I remember dark blue dinner plates with with white seagulls on them. We used those plates when when I was very small, younger than five. The color was the deep blue of almost-night, somewhere between navy and navy with a hint of green. The ceramic wasn’t shiny like most dinnerware I see now. It was matte. We lived by the seaside on St. Simons Island, and I loved those plates. I remember them being chipped, and they are long gone now. They were pretty to me as a little girl, and the thought of them brings back happy memories of my beachy childhood.
Mom also had a seagull pendant on a delicate gold chain. The golden gull is in flight, wings spread. The jump ring is on the tip of a wing so the bird hangs vertically on the necklace, always flying. I loved that pendant, too, but unlike the plates, it is not gone. I’m wearing it now, after my morning swim.
I remember laughing at how perfectly Finding Nemo captured the seagull personality, with all the gulls barking “mine, mine, mine” when a crumb of food would fall anywhere. They are the pigeons of the seaside, but I still love them. I delighted in feeding them the heels of bread loaves when I was little, and watching them soar and squawk, with their bright white breasts and their grey wings. When I looked out over the waves to the ocean, I’d see clouds of them drifting above shrimp boats, waiting for the feast that would come when shrimpers dumped their nets on deck. Seagulls are always at the beach and by the ocean, and I associate the freedom of flight and connection to the sea with them.
We were recently in a guitar shop, and my husband picked up a used acoustic guitar to play with. He strummed it, and the sound was rich and beautiful. “I like that one,” I said. He held it the sound hole at eye level to show me the paper label inside the body of the guitar. The brand was Seagull. I want him to get it.
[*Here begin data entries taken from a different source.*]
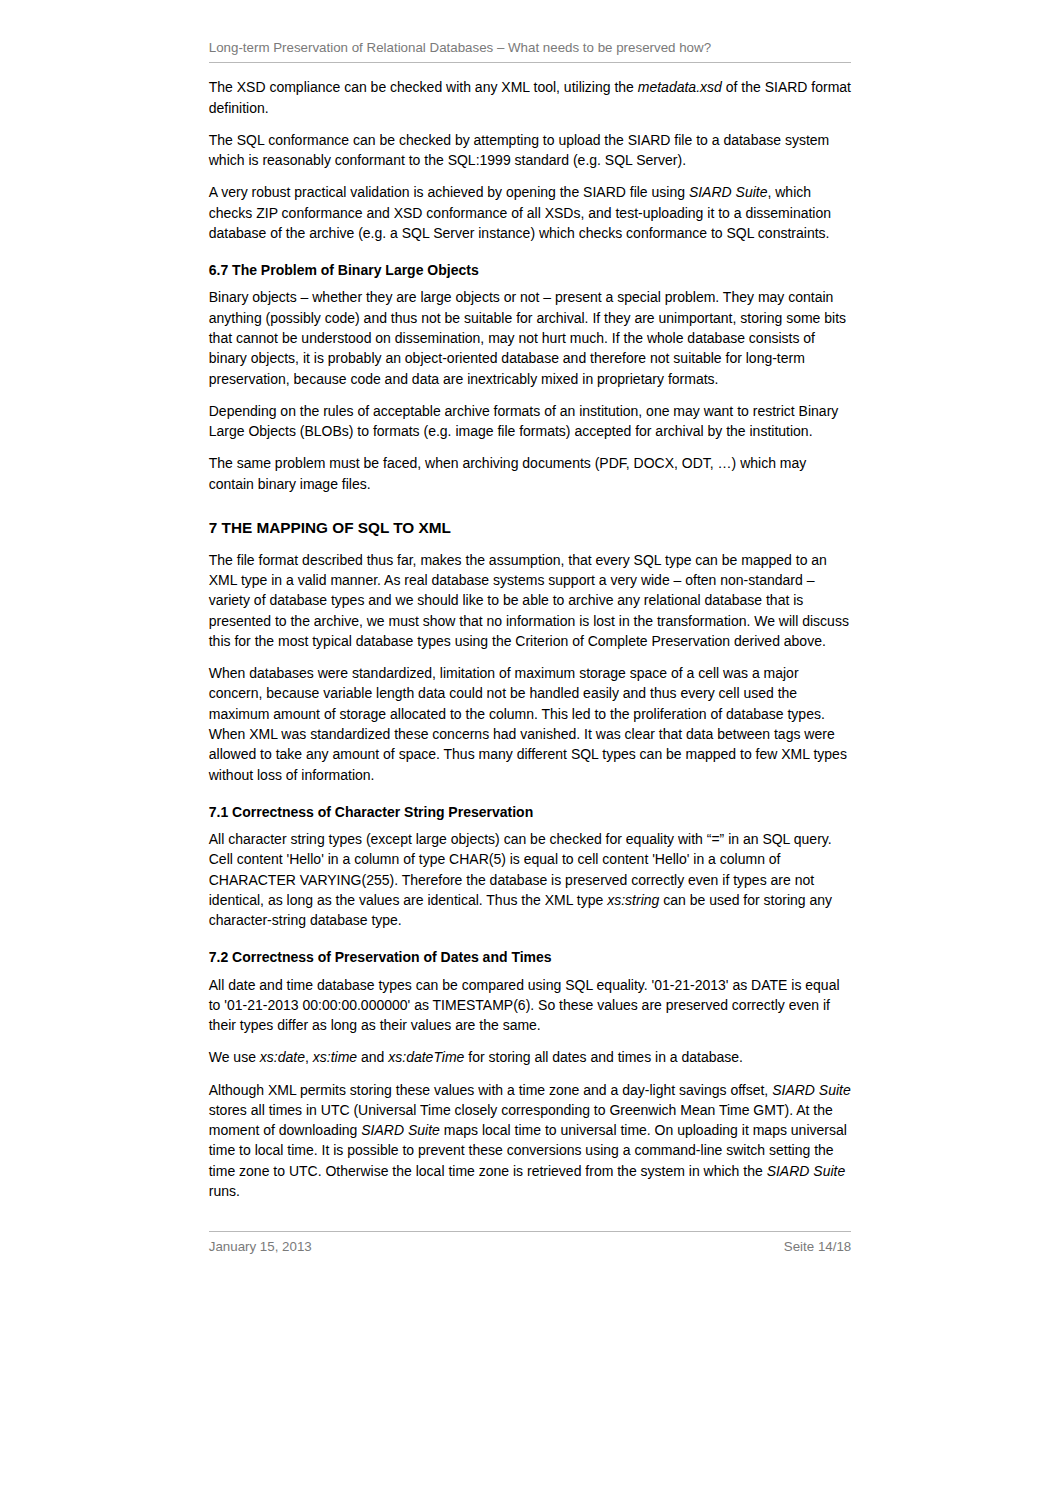Long-term Preservation of Relational Databases – What needs to be preserved how?
The XSD compliance can be checked with any XML tool, utilizing the metadata.xsd of the SIARD format definition.
The SQL conformance can be checked by attempting to upload the SIARD file to a database system which is reasonably conformant to the SQL:1999 standard (e.g. SQL Server).
A very robust practical validation is achieved by opening the SIARD file using SIARD Suite, which checks ZIP conformance and XSD conformance of all XSDs, and test-uploading it to a dissemination database of the archive (e.g. a SQL Server instance) which checks conformance to SQL constraints.
6.7 The Problem of Binary Large Objects
Binary objects – whether they are large objects or not – present a special problem. They may contain anything (possibly code) and thus not be suitable for archival. If they are unimportant, storing some bits that cannot be understood on dissemination, may not hurt much. If the whole database consists of binary objects, it is probably an object-oriented database and therefore not suitable for long-term preservation, because code and data are inextricably mixed in proprietary formats.
Depending on the rules of acceptable archive formats of an institution, one may want to restrict Binary Large Objects (BLOBs) to formats (e.g. image file formats) accepted for archival by the institution.
The same problem must be faced, when archiving documents (PDF, DOCX, ODT, …) which may contain binary image files.
7 The Mapping of SQL to XML
The file format described thus far, makes the assumption, that every SQL type can be mapped to an XML type in a valid manner. As real database systems support a very wide – often non-standard – variety of database types and we should like to be able to archive any relational database that is presented to the archive, we must show that no information is lost in the transformation. We will discuss this for the most typical database types using the Criterion of Complete Preservation derived above.
When databases were standardized, limitation of maximum storage space of a cell was a major concern, because variable length data could not be handled easily and thus every cell used the maximum amount of storage allocated to the column. This led to the proliferation of database types. When XML was standardized these concerns had vanished. It was clear that data between tags were allowed to take any amount of space. Thus many different SQL types can be mapped to few XML types without loss of information.
7.1 Correctness of Character String Preservation
All character string types (except large objects) can be checked for equality with “=” in an SQL query. Cell content 'Hello' in a column of type CHAR(5) is equal to cell content 'Hello' in a column of CHARACTER VARYING(255). Therefore the database is preserved correctly even if types are not identical, as long as the values are identical. Thus the XML type xs:string can be used for storing any character-string database type.
7.2 Correctness of Preservation of Dates and Times
All date and time database types can be compared using SQL equality. '01-21-2013' as DATE is equal to '01-21-2013 00:00:00.000000' as TIMESTAMP(6). So these values are preserved correctly even if their types differ as long as their values are the same.
We use xs:date, xs:time and xs:dateTime for storing all dates and times in a database.
Although XML permits storing these values with a time zone and a day-light savings offset, SIARD Suite stores all times in UTC (Universal Time closely corresponding to Greenwich Mean Time GMT). At the moment of downloading SIARD Suite maps local time to universal time. On uploading it maps universal time to local time. It is possible to prevent these conversions using a command-line switch setting the time zone to UTC. Otherwise the local time zone is retrieved from the system in which the SIARD Suite runs.
January 15, 2013 Seite 14/18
I wear a piece of blue-green sea glass on my finger, set in silver as a gift on our 20th anniversary. The suit I swim laps in is bright coral. My summer dresses are the colors of the Caribbean: aquamarine, sea foam green, Bahamas blue. My fingernails and toenails are painted hot Miami pink. I wear my mom’s seagull pendant. As long as we don’t live by the beaches and ocean, I’ll adorn myself with reminders of them.